(Transcribed page contents)
----

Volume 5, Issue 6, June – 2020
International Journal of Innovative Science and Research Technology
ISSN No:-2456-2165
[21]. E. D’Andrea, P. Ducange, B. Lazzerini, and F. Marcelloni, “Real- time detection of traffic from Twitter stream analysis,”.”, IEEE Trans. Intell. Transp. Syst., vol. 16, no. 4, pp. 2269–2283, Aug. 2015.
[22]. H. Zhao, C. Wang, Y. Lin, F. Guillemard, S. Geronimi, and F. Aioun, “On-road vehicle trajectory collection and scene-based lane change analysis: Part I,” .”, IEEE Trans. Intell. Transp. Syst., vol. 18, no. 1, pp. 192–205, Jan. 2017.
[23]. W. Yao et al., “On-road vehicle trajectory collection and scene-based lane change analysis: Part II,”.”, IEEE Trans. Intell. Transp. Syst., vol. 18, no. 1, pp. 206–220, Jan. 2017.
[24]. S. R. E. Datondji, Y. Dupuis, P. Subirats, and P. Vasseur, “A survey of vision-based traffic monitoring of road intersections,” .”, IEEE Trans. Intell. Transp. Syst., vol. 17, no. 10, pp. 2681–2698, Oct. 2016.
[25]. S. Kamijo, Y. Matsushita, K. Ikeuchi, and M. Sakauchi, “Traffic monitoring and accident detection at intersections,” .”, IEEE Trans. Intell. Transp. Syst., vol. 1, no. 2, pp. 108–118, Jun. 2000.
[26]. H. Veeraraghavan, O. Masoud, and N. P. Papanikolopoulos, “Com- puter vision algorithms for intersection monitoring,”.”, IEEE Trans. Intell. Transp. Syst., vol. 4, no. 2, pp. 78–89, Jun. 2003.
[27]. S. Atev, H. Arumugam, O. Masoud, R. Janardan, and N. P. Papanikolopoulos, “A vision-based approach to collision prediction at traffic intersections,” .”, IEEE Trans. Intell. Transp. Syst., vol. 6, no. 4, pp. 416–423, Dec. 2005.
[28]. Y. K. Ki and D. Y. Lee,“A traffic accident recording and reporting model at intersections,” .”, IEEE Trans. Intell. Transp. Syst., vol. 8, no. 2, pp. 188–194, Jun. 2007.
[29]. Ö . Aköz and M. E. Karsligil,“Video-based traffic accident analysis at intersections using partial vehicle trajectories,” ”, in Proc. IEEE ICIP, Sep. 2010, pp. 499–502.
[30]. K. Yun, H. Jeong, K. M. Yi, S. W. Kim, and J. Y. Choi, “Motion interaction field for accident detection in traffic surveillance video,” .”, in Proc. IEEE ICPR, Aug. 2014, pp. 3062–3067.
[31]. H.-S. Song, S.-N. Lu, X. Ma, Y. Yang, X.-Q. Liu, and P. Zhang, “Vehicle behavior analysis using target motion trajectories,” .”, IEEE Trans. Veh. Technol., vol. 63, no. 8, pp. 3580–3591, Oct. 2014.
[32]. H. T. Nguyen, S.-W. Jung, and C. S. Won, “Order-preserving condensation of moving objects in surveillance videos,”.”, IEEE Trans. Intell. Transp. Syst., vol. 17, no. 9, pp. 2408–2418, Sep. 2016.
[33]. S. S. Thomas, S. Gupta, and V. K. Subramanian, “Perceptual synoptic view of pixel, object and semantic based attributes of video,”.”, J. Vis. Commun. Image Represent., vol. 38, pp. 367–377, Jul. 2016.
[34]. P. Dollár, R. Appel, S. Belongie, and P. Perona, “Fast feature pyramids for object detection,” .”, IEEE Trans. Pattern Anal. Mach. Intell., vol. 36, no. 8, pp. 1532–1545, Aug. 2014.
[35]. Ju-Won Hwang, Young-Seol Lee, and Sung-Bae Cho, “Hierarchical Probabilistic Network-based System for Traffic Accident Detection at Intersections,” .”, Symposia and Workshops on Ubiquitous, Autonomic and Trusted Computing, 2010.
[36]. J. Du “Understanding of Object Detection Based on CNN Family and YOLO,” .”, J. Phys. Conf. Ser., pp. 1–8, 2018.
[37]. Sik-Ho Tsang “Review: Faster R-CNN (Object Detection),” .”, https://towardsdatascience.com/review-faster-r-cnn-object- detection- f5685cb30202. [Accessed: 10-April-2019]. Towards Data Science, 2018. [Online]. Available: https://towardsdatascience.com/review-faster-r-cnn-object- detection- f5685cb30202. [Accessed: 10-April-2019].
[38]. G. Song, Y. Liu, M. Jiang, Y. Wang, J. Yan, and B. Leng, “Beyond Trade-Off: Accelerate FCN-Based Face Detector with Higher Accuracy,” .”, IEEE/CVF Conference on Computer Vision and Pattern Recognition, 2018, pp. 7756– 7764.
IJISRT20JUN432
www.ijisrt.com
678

----

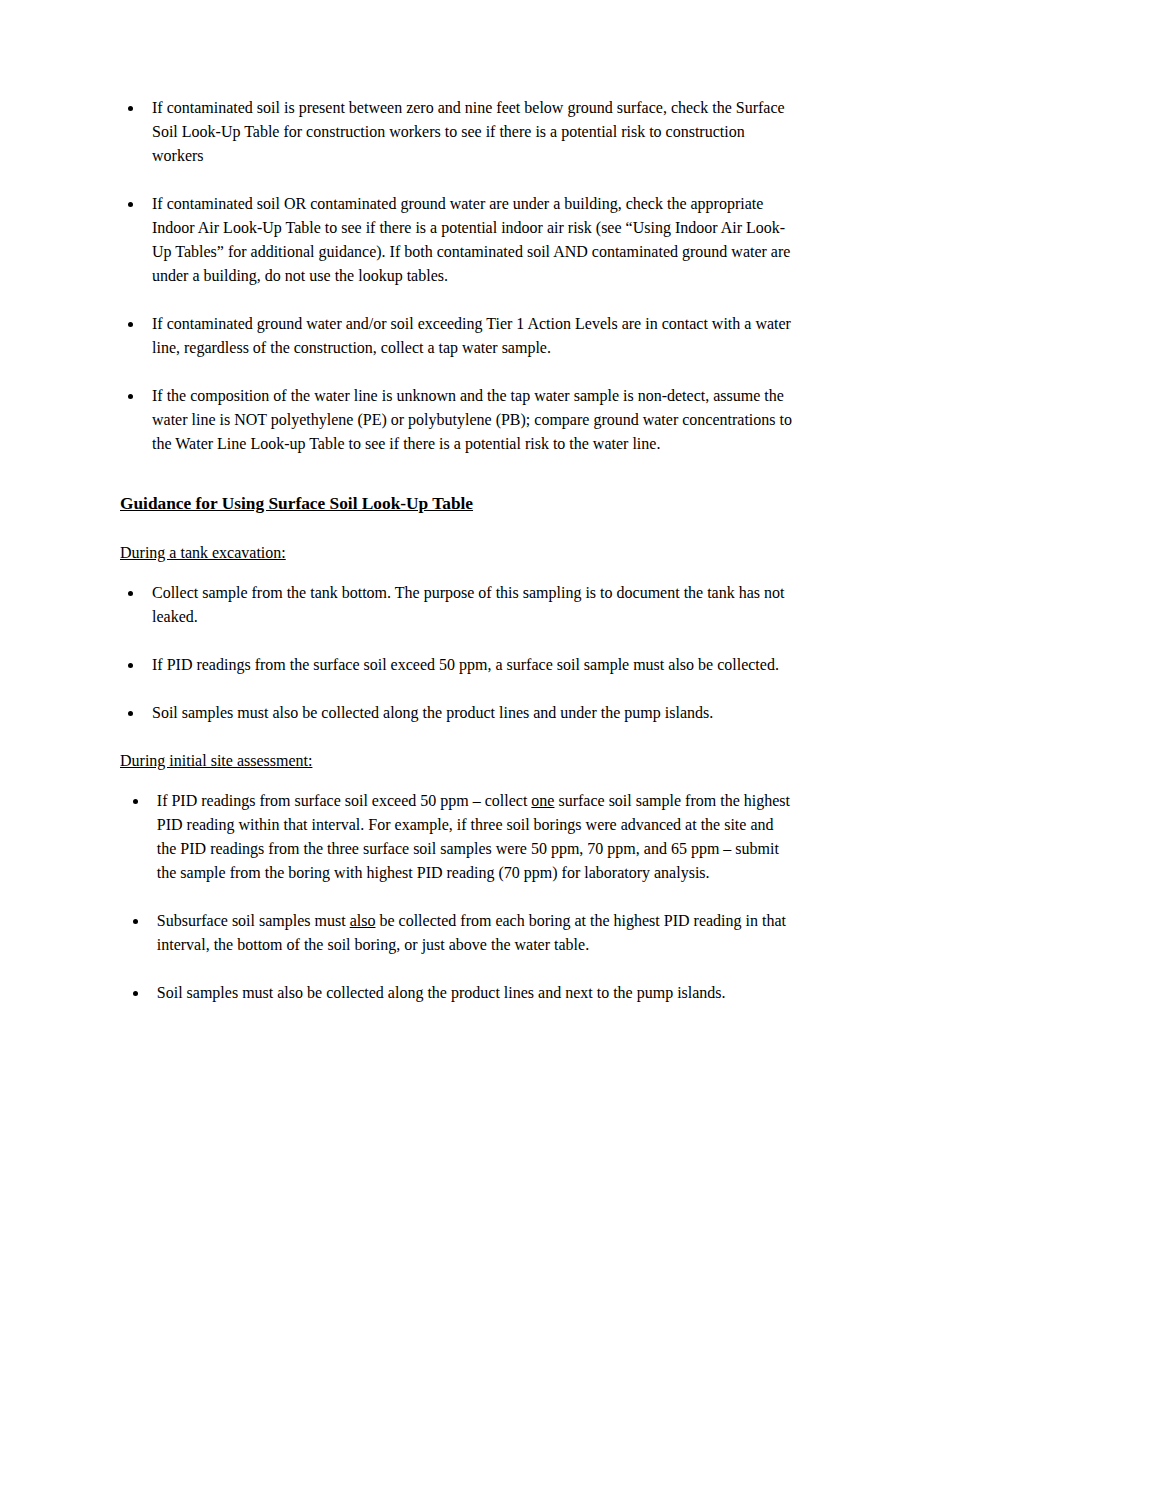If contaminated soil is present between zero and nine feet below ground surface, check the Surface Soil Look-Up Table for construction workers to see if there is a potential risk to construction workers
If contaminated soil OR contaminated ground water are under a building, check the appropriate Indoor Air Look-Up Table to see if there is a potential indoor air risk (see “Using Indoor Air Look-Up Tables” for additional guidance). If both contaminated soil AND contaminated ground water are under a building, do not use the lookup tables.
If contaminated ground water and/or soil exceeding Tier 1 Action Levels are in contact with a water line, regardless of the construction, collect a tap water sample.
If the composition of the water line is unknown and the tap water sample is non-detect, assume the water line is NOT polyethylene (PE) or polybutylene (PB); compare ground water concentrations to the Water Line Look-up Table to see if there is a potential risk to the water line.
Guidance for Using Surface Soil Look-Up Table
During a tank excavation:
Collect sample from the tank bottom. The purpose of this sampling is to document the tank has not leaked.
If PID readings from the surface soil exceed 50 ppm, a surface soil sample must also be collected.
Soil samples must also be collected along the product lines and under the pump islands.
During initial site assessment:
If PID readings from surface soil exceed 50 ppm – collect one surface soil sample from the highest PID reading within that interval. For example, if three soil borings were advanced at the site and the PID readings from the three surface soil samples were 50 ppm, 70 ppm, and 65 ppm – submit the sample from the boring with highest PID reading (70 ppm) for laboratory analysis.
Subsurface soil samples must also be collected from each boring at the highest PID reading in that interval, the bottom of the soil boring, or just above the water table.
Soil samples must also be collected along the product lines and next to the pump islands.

----

Filter the records above down to the lines containing "trajectories".

[29]. Ö . Aköz and M. E. Karsligil,“Video-based traffic accident analysis at intersections using partial vehicle trajectories,” ”, in Proc. IEEE ICIP, Sep. 2010, pp. 499–502.
[31]. H.-S. Song, S.-N. Lu, X. Ma, Y. Yang, X.-Q. Liu, and P. Zhang, “Vehicle behavior analysis using target motion trajectories,” .”, IEEE Trans. Veh. Technol., vol. 63, no. 8, pp. 3580–3591, Oct. 2014.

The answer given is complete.